Mais dans l'ensemble, peu d'expressions et de tournures viennent signer la langue. Peu de phrases montrent que les marques cultivent une relation attentionnée sur le long cours. Il y a de simples essais. Les formules de civilité sont souvent absentes, la relation s'ouvre mais n'est pas entretenue, où sont les phrases telles que "nous espérons vous revoir", "à bientôt" ou encore "avec joie, à votre service"?
A la recherche d'un ton de marque
Quant à la cohérence et la signature de leur langage, les marques commencent simplement à évoluer. Revolut sait l'utilité d'avoir un ton et affirme sur son blog: "le ton de marque est là pour aider à ce que lorsqu'un consommateur rencontre une marque, on s'adresse à lui sur un ton qu'il puisse reconnaître et avec lequel il se sent en confiance".
Il est rare de trouver une unité de ton sur l'ensemble du langage de la marque. Picard surgelés trouve par moment le ton juste, mais ne réussit pas à l'installer dans toutes les occasions de relation avec son client. Complice lorsque la marque partage une recette ou présente son nouveau catalogue de produits - "on ressert qui?" -, le ton devient neutre, voire distant quand Picard aborde les sujets de santé et de nutrition- "une veille permanente des risques liés aux zones de production".

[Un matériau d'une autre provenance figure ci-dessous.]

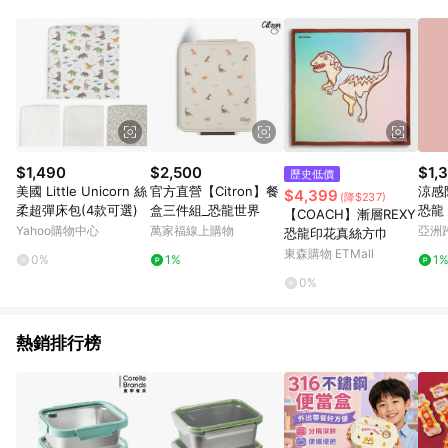
事業股份有限公司方進行訂單資格確認。 康達盛通線上購物希望
提供簡單、快速、輕鬆的購物流程及體驗，將不定期推出精選、
話題性或期間限定商品來滿足您的喜好。
$1,490
$2,500
$1,
歷史低價
美國 Little Unicorn 絲
官方直營【Citron】餐
涼感
$4,399
(降$237)
柔超彈床包(4款可選)
盒三件組_恐龍世界
恐龍
【COACH】漸層REXY
Yahoo購物中心
萬家福線上購物
亞洲
恐龍印花真絲方巾
Pinko
東森購物 ETMall
0%
1%
1
0%
熱銷排行榜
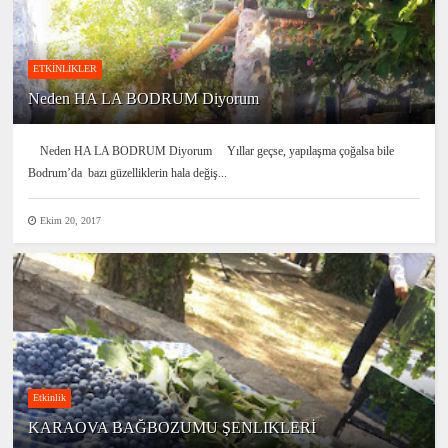
ETKİNLİKLER
Neden HA LA BODRUM Diyorum
Neden HA LA BODRUM Diyorum Yıllar geçse, yapılaşma çoğalsa bile
Bodrum’da bazı güzelliklerin hala değiş...
Ekim 20, 2017
Etkinlik
KARAOVA BAĞBOZUMU ŞENLIKLERİ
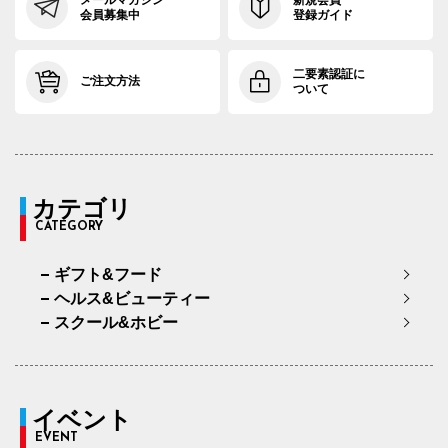
会員募集中
登録ガイド
二要素認証に
ご注文方法
ついて
カテゴリ
CATEGORY
ギフト&フード
ヘルス&ビューティー
スクール&ホビー
イベント
EVENT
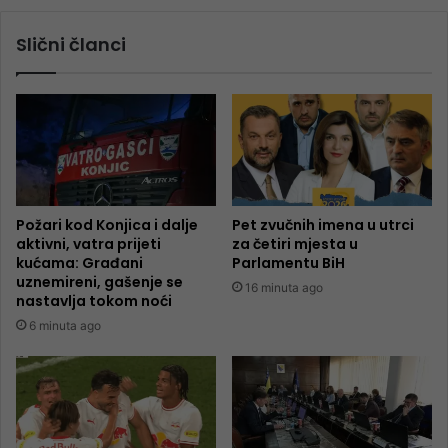
Slični članci
Požari kod Konjica i dalje
Pet zvučnih imena u utrci
aktivni, vatra prijeti
za četiri mjesta u
kućama: Građani
Parlamentu BiH
uznemireni, gašenje se
16 minuta ago
nastavlja tokom noći
6 minuta ago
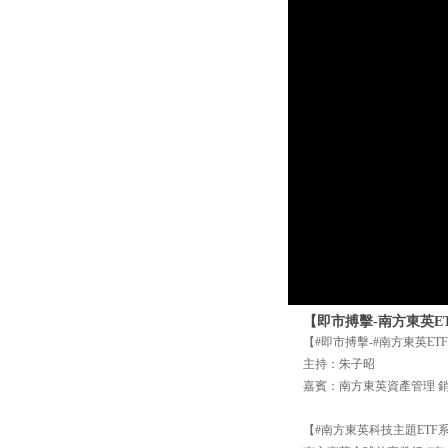
【即市搏擊-南方東英ETF
【#即市搏擊-#南方東英ETF】
主持：朱子昭
嘉賓：南方東英資產管理 銷售及
【#南方東英科技主題ETF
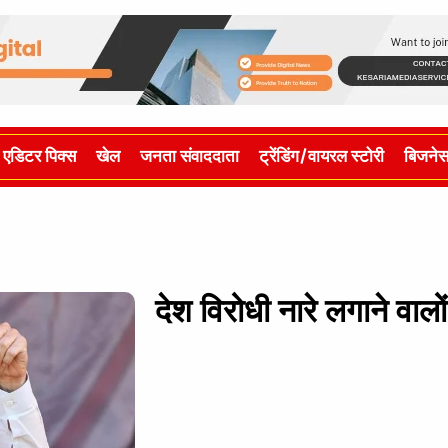
एडिटर पिक्स
खेल
जनता संवाददाता
ट्रेंडिंग/वायरल स्टोरी
बिजने
देश विरोधी नारे लगाने वालो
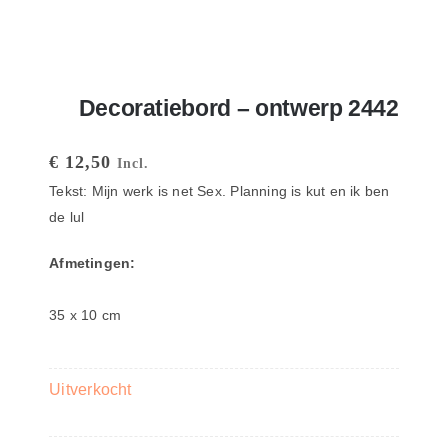
Decoratiebord – ontwerp 2442
€
12,50
Incl.
Tekst: Mijn werk is net Sex. Planning is kut en ik ben
de lul
Afmetingen:
35 x 10 cm
Uitverkocht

Des accroches pour un début de signature sémantique
On trouve des expressions et des phrases courtes qui signent ponctuellement le langage, mais cela ne construit pas une charte sémantique. Le verbal branding dont on nous parle tant n'a pas encore pris beaucoup d'ampleur. Et si ces phrases d'accroche viennent capter l'attention et donner le ton comme le "c'est pas Versailles ici" de Total Direct Energie ou les phrases de Picard telle: "nous déposons vos courses au pied de votre congélateur", tout n'est pas encore relié, ni constant, dans ce ton créé. Il faudrait que les marques possèdent des "newsrooms", des chaînes d'organisation éditoriale et des écoles internes de langage.
Si les marques trouvent des modes de personnalisation judicieux, le langage qui les incarne n'est pas encore à la hauteur. Les marques peinent à caractériser un ton qui signerait leur offre.
Jeanne Bordeau est présidente de l'Institut de la qualité de l'expression.
Extrait de l'étude de l'Institut de la qualité de l'expression, "Le quotient d'attractivité de l'expérience client", parue fin mai.